For decades, the 1810 House has been offering a glimpse of the past through a historical collection of antiquities, local lore, and more at the former Kinney estate at 1926 Waller Street. They’ve been closed for the winter season, but have plans to reopen soon, and are calling out to the community for more volunteers.
“We currently have around six volunteers and a minimum of 12 would be nice,” volunteer Lindsey Kegley said. “Volunteering consists of having two hours once a month on a Sunday to give tours, of course it is often a little longer, because you get there early and stay a little later to lock up.”
Kegley also added that duties may include light housekeeping and maintenance and other general volunteer practices that keep the house up and running.
Additionally, if enough volunteers joined, the group could expand tours.
“We used to be able to offer tours on Saturday and Sunday. It would be nice to have that offering again, but it would require us having more volunteers stepping up to help,” Kegley said. “Until then, we are limited to Sundays only.
The museum lies within the former Aaron Kinney homestead, who was a major developing force behind Portsmouth’s founding.
According to the 1810 House website, “The twelve Kinney children all grew to adulthood and became outstanding citizens and leaders in the Portsmouth Community. They were active in local government, banking, river transportation and business. The Kinney’s were prominent in establishing All Saints Episcopal Church.
“The Aaron and Mary homestead (now the 1810 House and Museum) is a major focal point of historic preservation. Three generations of the Kinney family occupied the house: Aaron and Mary, their son Henry, and Henry’s daughter Isabel, who resided there until her death in 1946 at the age of 88.
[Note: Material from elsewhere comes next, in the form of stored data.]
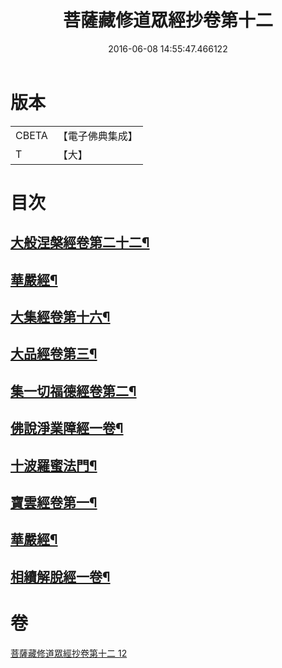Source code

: #+TITLE: 菩薩藏修道眾經抄卷第十二 
#+DATE: 2016-06-08 14:55:47.466122

* 版本
 |     CBETA|【電子佛典集成】|
 |         T|【大】     |

* 目次
** [[file:KR6s0029_012.txt::012-1198c5][大般涅槃經卷第二十二¶]]
** [[file:KR6s0029_012.txt::012-1199a6][華嚴經¶]]
** [[file:KR6s0029_012.txt::012-1199a17][大集經卷第十六¶]]
** [[file:KR6s0029_012.txt::012-1199b23][大品經卷第三¶]]
** [[file:KR6s0029_012.txt::012-1199c24][集一切福德經卷第二¶]]
** [[file:KR6s0029_012.txt::012-1200a2][佛說淨業障經一卷¶]]
** [[file:KR6s0029_012.txt::012-1200b3][十波羅蜜法門¶]]
** [[file:KR6s0029_012.txt::012-1200b7][寶雲經卷第一¶]]
** [[file:KR6s0029_012.txt::012-1204b21][華嚴經¶]]
** [[file:KR6s0029_012.txt::012-1204c2][相續解脫經一卷¶]]

* 卷
[[file:KR6s0029_012.txt][菩薩藏修道眾經抄卷第十二 12]]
“The Kinney legacy still exists today. There are six Kinney Homes remaining in Portsmouth: The 1810 House on Waller; Eli’s home on Court St. (the former Elk’s Club); the Peter Kinney Home on Front Street; Margaret Kinney Hall home on Second Street; Nancy Kinney Walker house is South Shore, Kentucky: and lastly, another home built by Peter Kinney after his return from a trip abroad in 1867. This home was located on Mt. Tabor above Kinney’s Lane across from Greenlawn Cemetery. All homes, with the exception of the 1810 house, are now privately owned.
“The 1810 House, the original Kinney homestead, is an outstanding example of pioneer history in Portsmouth and is one of only a few such examples now remaining.”
The collection of the 1810 House doesn’t go past the 1946 date in which a Kinney family member resided, but primarily focuses on pioneer times.
With such a respectable collection, the board rotates pieces to keep the museum fresh and alive.
“We do rotations with some of the exhibits, so nobody can say ‘I’ve already been there and seen that,’” Kegley said. “We are trying to make it so people want to come back and make return visits.”
Some of the work being done recently is programming development designed to bring more people out, outside of their regularly scheduled hours.
Kegley explained that volunteers for creative programming are also needed.
“We also need people who are creative and have community connections that can help with special projects that we can do, especially for people who enjoy history,” Kegley said. “Last year, we worked with the quilt guild for a showcase. This year, we’d love to do more, have musicians for a special event and stuff like that. I don’t have those connections, so we need people who do.”
The organization has a lot of progress to show off that is new to this season. Recently, they’ve replaced all of the gutters, they’ve replastered the interior walls, repainted, and worked on structural improvements.
While they’ve done a lot, the group continues to work on the preservation and development of the property. According to Kegley, the long term need now lies in new flashing around the chimney and brickwork on the western wall. Additionally, the immediate winter projects will consist of new electrical panels and landscaping.
“Everything we get from memberships goes to keeping the lights on and bills paid, lawn maintenance, and everything we need to stay open,” Kegley said. “When it comes to these additional care items, we have to find generous supporters or grant dollars. Sometimes, it can be tough.
Anyone interested in a membership or in supporting their ongoing work, can donate to the 1810 House by mailing a check to p.o. box 1810.
“We want to save the history for our community,” Kegley said. “Everything gets torn down and we’re just trying to keep this thing up. There is so much local history and if we don’t teach it to our community and children then, well, I just don’t know. It gives you a sense of place and importance and it is worth keeping alive. We can’t forget where we came from.”
The season is set to open this June.